NOTES Of 6D Pose Estimation Papers

RGB based 6D Pose Estimation

Regress 6D pose directly.
- Sensitive to small errors due to large search space.
- Non-linearity of the rotation space making the data-driven DNN hard to learn and generalize. [-> solved by post-refinement procedure or discrete the rotation space and simplify it to be a classification problem then use post-refinement.]
Detect the 2D projections of 3D key points then obtain 6D pose by solving a Perspective-n-Point(PnP) problem, But Suffer from:
- Truncated objects as some of the key points may be outside the input image.
- Most of them were built on top of the 2D projection. Errors that are small in projection can be large in real 3D space.
- Different keypoints in 3D space may be overlapped after 2D projection, making them hard to be distinguished.
- Geometric constraint information of rigid objects would be partially lost due to projection.

PROBLEM

- May not be able to disambiguate the objects’ scales due to perspective projection.
- Vulnerable to heavy occlusion and poor illumination.

DeepIM adopts CNNs to learn reliable representations for template-matching.
BB8 [2]
- Applies CNNs in a multi-stage segmentation scheme to regress key-point coordinates.
- Regress projections of the object’s bounding boxes.
- Problem : The main disadvantage of this pipeline is its multi-stage nature, resulting in very slow run times.
PVNet [2]
- proposes a deep offset prediction model to alleviate negative impacts of occlusions.
- uses per-pixel voting for 2D Key-points to combine the advantages of Dense methods and keypoint-based methods.
- Designs a network which for every pixel in the image regresses an offset to some predefined keypoints, then vote for the points located on the object itself.
- Handle occlusions very well.
CDPN and Pix2pose map 3D coordinates to 2D pixels and regress pose parameters on 2D images.
LatentFusion handles unseen object poses by reconstructing a latent 3D representation.
PoseCNN [1]
- Estimates object masks, then separately estimates the translation of the object’s centroid and regresses a quaternion for rotation.

RGB-D based 6D Pose Estimation

Depth information disambiguates the object’s scale that is the most critical in RGB images due to perspective projection.

With geometry information, depth maps contribute to pose estimation for various lighting conditions and low-textured appearances, complementary to RGB images.

Current RGB-D based approaches utilize depth information mainly in three ways :

1. RGB and depth information are used at separate stages, where a coarse 6D pose is predicted from an RGB image, followed by ICP algorithm using depth information for refinement. [ICP is computationally expensive and sensitive to initialization].

2. RGB and depth modalities are fused at early stages, where the depth map is treated as another channel and concatenated with RGB channels. [fail to utilize the correlation between the two modalities and the refinement stag computationally expensive and cannot achieve real-time inference speed.
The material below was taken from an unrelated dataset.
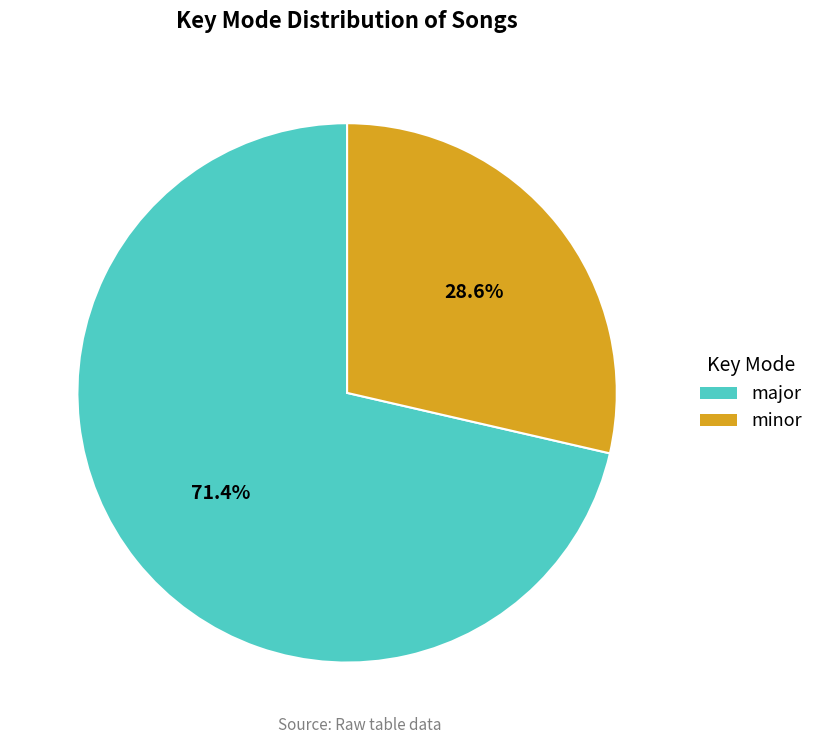

Is it true that minor is 29% of the pie?

True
3. Fuse RGB and depth modalities at a late stage. It can achieve state-of-the-art performance while reaching almost real-time inference speed.

MCN employs two CNNs for representation learning in RGB and depth respectively and resulting features are then concatenated for pose prediction.
PoseCNN and SSD-6D [1]
- follow the coarse-to-fine scheme, where poses are initially estimated on RGB frames and subsequently refined on depth maps.
- For SSD-6D: formulate pose estimation as a discrete pose classification problem.
Morefusion builds a multi-view model to jointly reconstruct whole scenes and optimize multi-object poses.

Methods: Represent geometry clues in 3D point clouds rather than depth mas for higher efficiency
DenseFusion [3]
- designs a heterogeneous network to integrate texture and shape features and such representation proves more discriminative than single-modal ones.
- [Proposes an RGB-D based deep neural network by simultaneously considering the visual appearance and geometry structure simultaneously]
- proposed to regress rotation and translation of objects directly with DNNs. [Problem usually had poor generalization due to the non-linearity of the rotation space]
CF [~3] introduces attention modules to combine the two modalities for further improvements [exploit the consistent and complementary information between two modalities by modeling the intra- and inter-modality correlation with a self-attention mechanism.].
G2L segments point clouds of objects in scenes by frustum pointnet and regresses pose parameters via extra coor- dinate constraints.
PVN3D incorporates DenseFusion into 3D key-point detection and instance semantic segmentation, significantly boosting the performance.

Problem: the point clouds generated from the depth maps are often of a low quality, since the shape information is often incomplete and noisy.
PR_GCN develops the PRN and MMF-GCN modules to polish depth clues by generating refined point clouds and enhance integration by capturing local geometry-aware inter-modality correlations respectively, both of which are beneficial to pose estimation.

Deep Learning 6D Pose Refiners

Designed to output relative transformation between the real input image patch and the patch containing the object rendered with the predicted pose.
Some refinement algorithms rely on external object detection and pose estimation algorithms: for [DeepIM] it is PoseCNN (relies on real data), for [Deep model-based 6d pose refinement in rgb.] it is SSD6D (focuses on training on synthetic images).